Wrap up time is one component of the Average Handling Time metric.
Is Wrap time good or bad?
It’s a bit like asking if you are an Apple or Android user.
You will have both sides passionately argue their case (I’m Apple for the record).
The reason for the wrap time debate comes down to what’s better for the customer as well as what systems allow you to do.
Putting the systems issues to one side, let’s try a little experiment.
- Agent 1 spends 100 seconds on a call and then 100 seconds in wrap time. Total time of 200 seconds.
- Agent 2 spends 200 seconds on a call with 0 seconds wrap time. Also a total time of 200 seconds
So both agents have the same efficiency.
But what’s best for the customer?
Agent 1 only kept the customer on the line for 100 seconds whereas Agent 2 kept the customer on the line for 200 seconds, double the time.
Wrap time and systems
Sometimes there is no choice in the matter as the call centre system (or support systems) can only be accessed after a call has been terminated.
The Final Wrap
I know, clever right 🙂
Ultimately deciding whether it’s a better strategy to keep the customer on the phone until the transaction is completely finalised or letting them go as soon as possible both have merit.

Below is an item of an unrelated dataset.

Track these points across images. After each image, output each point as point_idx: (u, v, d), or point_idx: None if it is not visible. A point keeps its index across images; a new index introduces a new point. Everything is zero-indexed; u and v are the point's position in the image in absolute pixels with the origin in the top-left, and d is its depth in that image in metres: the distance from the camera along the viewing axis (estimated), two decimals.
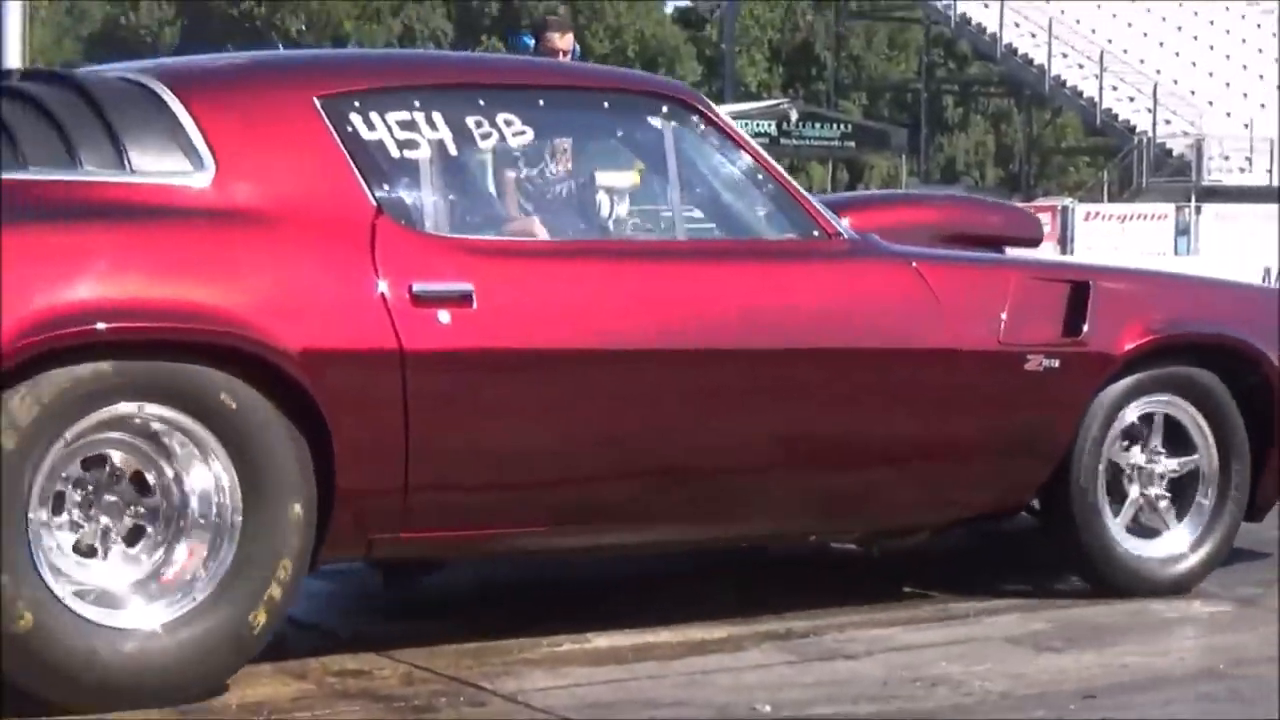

If you need to provide customers with a reference number, for example. That can normally only be obtained once a case is logged into the system meaning the customer has to stay on the line until the agent has finished their notes right?
In the old days, maybe.
But why not just text the case number to the customer once the agent has finished writing up all their notes so the customer doesn’t have to wait on the line.
With so much technology available to call centre managers these days, I’m in the camp of letting the customer go as soon as you can.
As much as I’m sure your call centre staff are awesome, I’m sure they have better things to do.
And remember less customer effort equals more customer loyalty.